Experiment output directory structure

The experiment engine records its output in a directory, which is specified when you call the experiment engine. Here, we describe the structure of the output directory.

The output directory has three toplevel subdirectories, one for the corpora ("corpora", by default), one for the models that are constructed ("model_sets", by default), and one for the test runs that are executed ("runs", by default). The names of the toplevel subdirectories might vary (or there may be more such directories), if you've provided a non-default value for "dir" to any of the elements in the XML file. The <format> value in the names of the CSV files are determined by the --csv_formula_output command-line option of the experiment engine.

<xml_file>.xml (file) - the experiment XML file that populated this directory
allbytag_<format>.csv, allbytoken_<format>.csv - aggregate spreadsheets for the experiment runs
corpora (dir) - the subdirectory containing the prepared corpus

<corpus_name> (dir) - one directory for each corpus <corpus_name>, as named in the experiment XML file

properties.txt - the properties of the corpus, as defined in the XML file
prepared_files.txt - the list of absolute pathnames of the documents in this corpus
file_seed.txt - the list of absolute pathnames that this corpus began with (which may differ from prepared_files.txt if any preprocessing was required)
file_partition.txt - if the corpus has a partition, this file consists of one line for each file in file_seed.txt, prepended with the name of the partition it's assigned to, separated by a comma.
preprocessed (dir) - if any <prep> is specified for the corpus, this directory contains the input and the output of the preprocessing step

in (dir) - the document inputs to the preprocessing step
out (dir) - the document outputs of the preprocessing step

model_sets (dir) - the directory containing the model sets

<model_set_name>_properties.txt - a properties file which stores the settings for the "family" of model sets represented by <model_set_name> (as named in the experiment XML file)
<model_set_name>_training_set.txt - a file listing the documents comprising the training set, including the corpus and partition from which the documents are drawn
<model_set_name>... (dir) - one directory for each actual model built. The model set <model_set_name>, as named in the experiment XML file, is the prefix; the remainder of the directory name encodes the iterators (if any) which applied to specify the settings for this model

properties.txt - the properties of the model, as defined in the XML file and the iterators
model - the constructed model

runs (dir) - the directory containing the runs

<run_name>_properties.txt - a properties file which stores the settings for the "family" of runs represented by <run_name> (as named in the experiment XML file)
<run_name>... (dir) - one directory for each actual run performed.
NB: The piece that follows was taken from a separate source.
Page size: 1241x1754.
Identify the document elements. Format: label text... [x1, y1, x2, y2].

The run <run_name>, as named in the experiment XML file, is the prefix; the remainder of the directory name encodes the iterators (if any) which applied to specify the settings for this run

<model_set_name>... (dir) - a subdirectory corresponding to the model which is being applied in this run (identical to the name of the directory for the actual model built, under model_sets)
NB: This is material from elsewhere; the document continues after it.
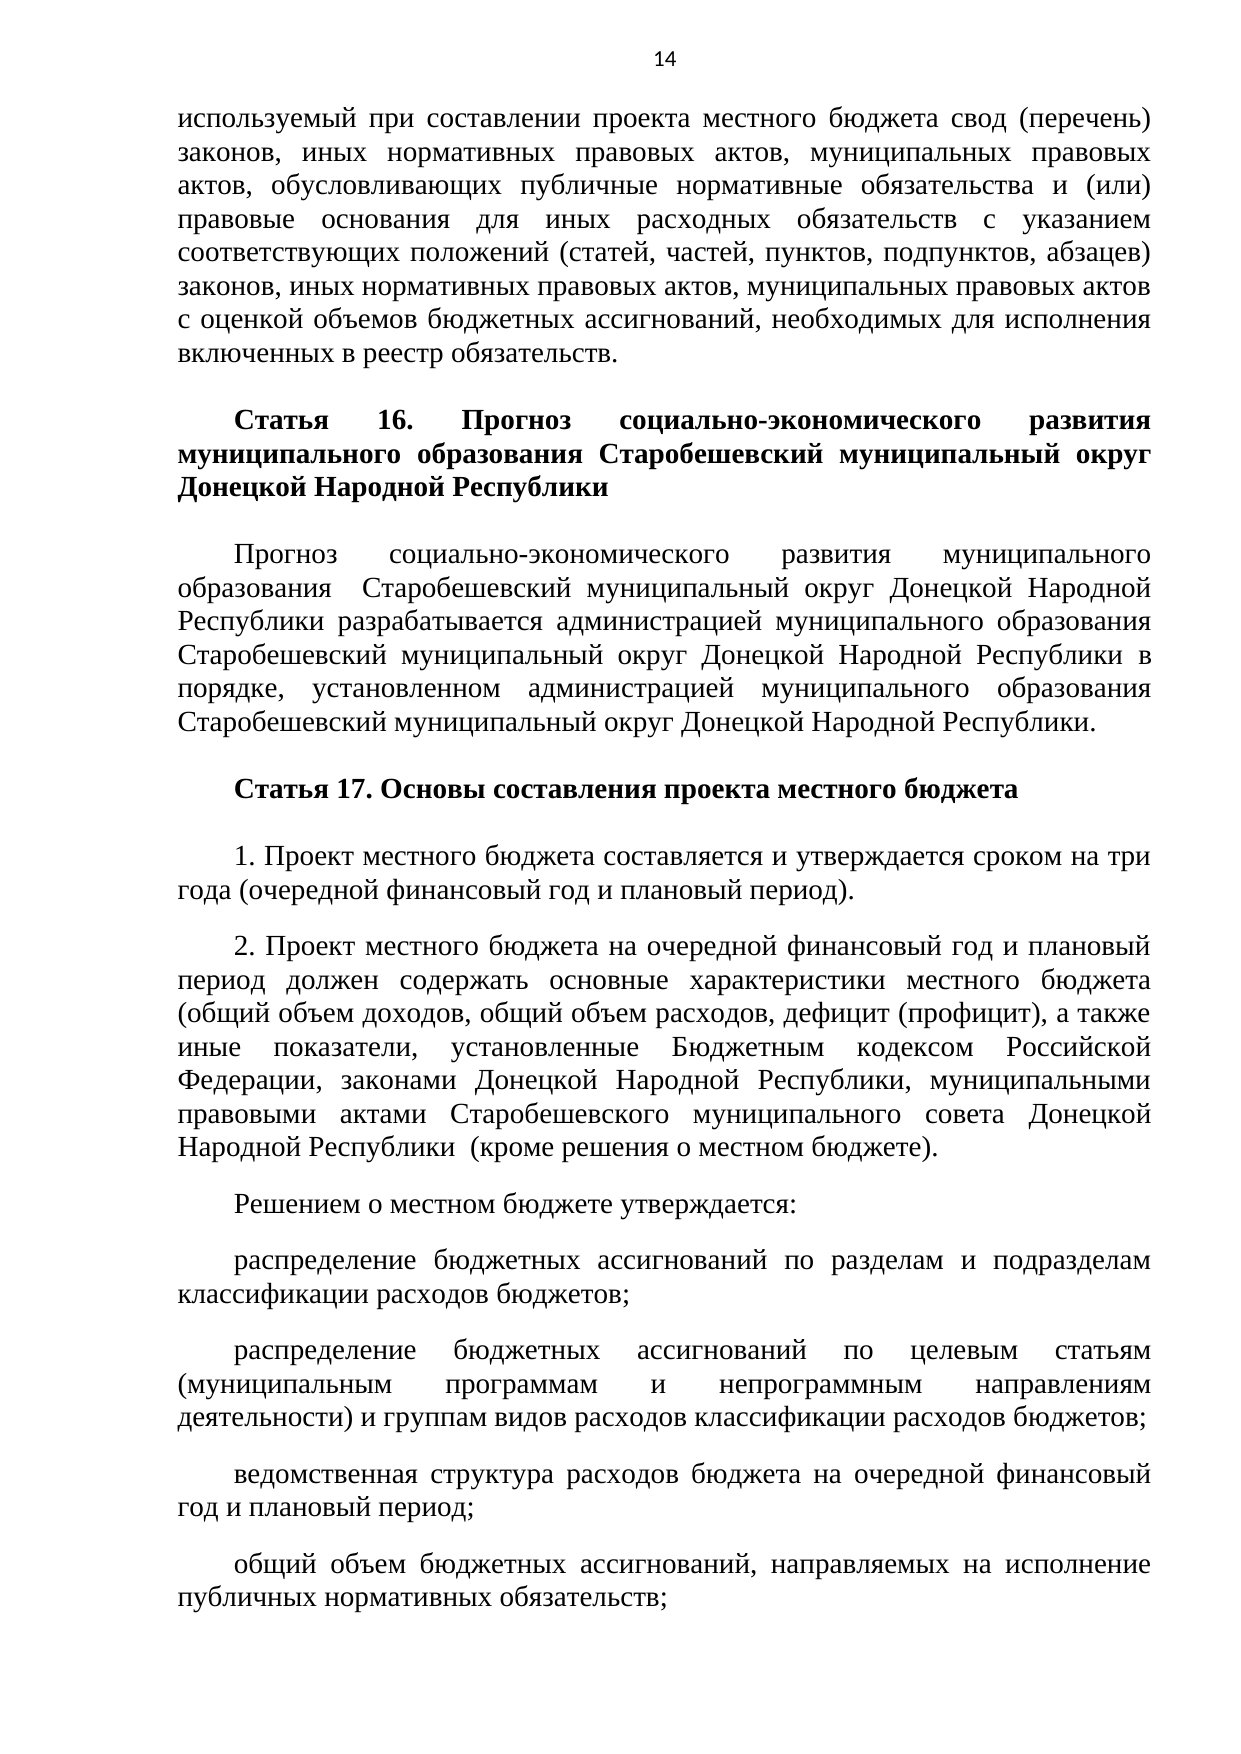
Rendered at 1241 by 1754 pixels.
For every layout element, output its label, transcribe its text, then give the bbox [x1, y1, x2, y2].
bytag_<format>.csv, bytoken_<format>.csv, details.csv - spreadsheets for this run
properties.txt - the properties of the run, as defined in the XML file
run_input (dir) - the versions of the documents in the test corpus which serve as input to the run. Typically, these will be raw documents, unless the run has a prep phase.

hyp (dir) - the hypotheses (i.e., the documents created by the model), which will be compared to the actual "gold-standard" values in the test corpus

When the engine completes its experiment runs, it produces a pair of toplevel spreadsheets, allbytag_<format>.csv and allbytoken_<format>.csv. These files contain the tag-level and token-level scoring results for all the runs. The format and interpretation of these results is found in the documentation for MATScore, except that the initial columns are different:

run family	The name of the run in the experiment XML file.
run	The actual directory of the run (which may be affected by whatever iterators have applied)
model family	The name of the model set in the experiment XML file.
model	The actual directory of the model (which may be affected by whatever iterators have applied)
train corpora	The name of the training corpora (and their partitions, if appropriate) for this run. Comma-separated.
test corpora	The name of the test corpora (and their partitions, if appropriate) for this run. Comma-separated.
tag	The label being scored, as described in MATScore.
train docs	The number of documents in the training corpus for this run.
train toks	The total number of tokens in the documents in the training corpus for this run.
train items	The total number of training "items" for this label in the documents in the training corpus for this run. For tag-level scoring, this is the number of annotations; for token-level scoring, this is the number of tokens in those annotations.

In the directory for each run, you'll find the individual scoring files bytag_<format>.csv and bytoken_<format>.csv, which are (approximately) the subset of the corresponding overall scoring files which is relevant to this run. Of greater interest is details.csv, which is the detail spreadsheet for this run. These detail spreadsheets are not aggregated at the top level because they contain an entry for each tag, and the volume of data would likely be too great.